SOM trimmed; RWS bought

I have trimmed my holding in Somero as it had become too large a percentage of my portfolio. I’ve reinvested some of the proceeds into RWS taking the total number of holdings up to 25. I’ve decided that 25 holdings is going to be the ceiling for now and am planning to have a more careful think about how concentrated my portfolio should be.

somero

Somero hadn’t quite reached 10% of my portfolio. I still have confidence in its prospects. However, I feel a little uncomfortable with having it as my largest holding by some distance given it is very cyclical and earns in dollars at a time when the pound is starting to show signs of strength. I’ve trimmed it by a third. The holding is now 4th largest at 6% of the portfolio.

With some of the proceeds I have topped up my holding in Just Eat, taking it to 3% of the portfolio.

RWS

RWS Group

I have also bought a holding in RWS Group (1.7% of the portfolio). RWS provides patent translations, intellectual property support services, technical and commercial translations and linguistic validation services.

Quality

I think RWS is a very high quality business:

  • Business economics: RWS has excellent economics with a lot of intellectual rather than physical capital. It has returns of capital consistently above 20% and converts almost all of its profits into cash, making very little capital investment. It also has a high operating margin.
  • Track record: RWS has an excellent track record with consistent growth in revenue, profits and cash-flow over the last few years (and consistent growth in revenue for 14 years). Its share price has been appreciating since the end of the dot.com boom, barring a short-live dip in the financial crisis.
  • Competitive advantage: RWS is a world leader in a competitive niche of patent translation services. It appears to have a sustainable competitive advantage based on its intellectual property, information systems and know-how. It has been consistently winning clients and increasing its market share.
  • Growth prospects: in general, RWS appears to have very strong growth prospects, which it has been realising over time. These include continuing to expand market share and geographic expansion in patent translation and continued expansion into life sciences. Management are very positive about growth in its latest statements and annual reports. However, there is a potentially very significant fly in the ointment – the ‘Unitary Patent’. The Unitary Patent is a new type of patent in development that would apply in all EU Member States. There is a risk that this patent reduces the need for the patent translation services that RWS provides. RWS says this about the risk from the Unitary Patent:

As previously reported, there is scepticism among applicants and the IP profession both as regards the UP’s jurisdiction and also the actual financial benefits for those applicants which do not require Europe-wide patent coverage. Because the proposed Unitary Patent will run in parallel with the existing system, it will not provide any financial advantage to many corporates who only seek patent protection in selected key countries. In addition, corporates using the Unitary Patent scheme for the first time will also run the risk of a new and untried intellectual property litigation system.

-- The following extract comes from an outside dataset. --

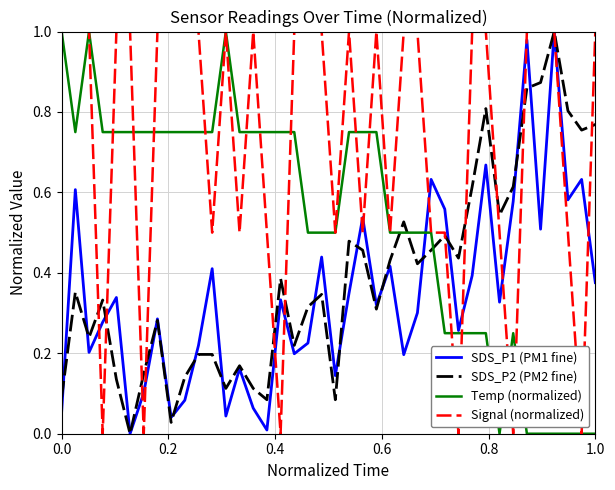

Which series has the largest total across all categories?

Signal (normalized)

To date there has been insufficient guidance from the UK Government as to the terms it will seek for UK’s exit from the EU. The uncertainty of whether the UP will still cover the UK when it finally exits the EU could add further reluctance to using the new system. We therefore anticipate a minimal loss of revenue in FY17 and we will be closely monitoring client reaction and legal developments over the next six months to establish the impact/position for FY18 and beyond.

The Unitary Patent clearly results in a significant risk for RWS patent translation services, which currently make up more than half of its revenues. As you can see above, management are still pretty sanguine on this point and predict uptake will be slow. They are also looking to reduce their reliance on European patent translation by moving into Life Sciences to reduce this risk further. Hmm… I think there is quite a bit of risk here but not enough to put me off buying.

Pricing

Momentum is very good. RWS has very recently released a trading update where it says this about its outlook:

As the premier global supplier of intellectual property support services and now a major force in Life Sciences we believe we have an unrivalled position from which we can drive further expansion. Our strong financial and market position leaves us well placed to attract selected niche acquisition opportunities in our chosen specialities. Overall, we anticipate further progress in the second half of the year, which will benefit from a full contribution from LUZ, and beyond.

Share price momentum is also good with the share price near its all time high. Valuation is high but I believe reasonable given some cautious assumptions for growth.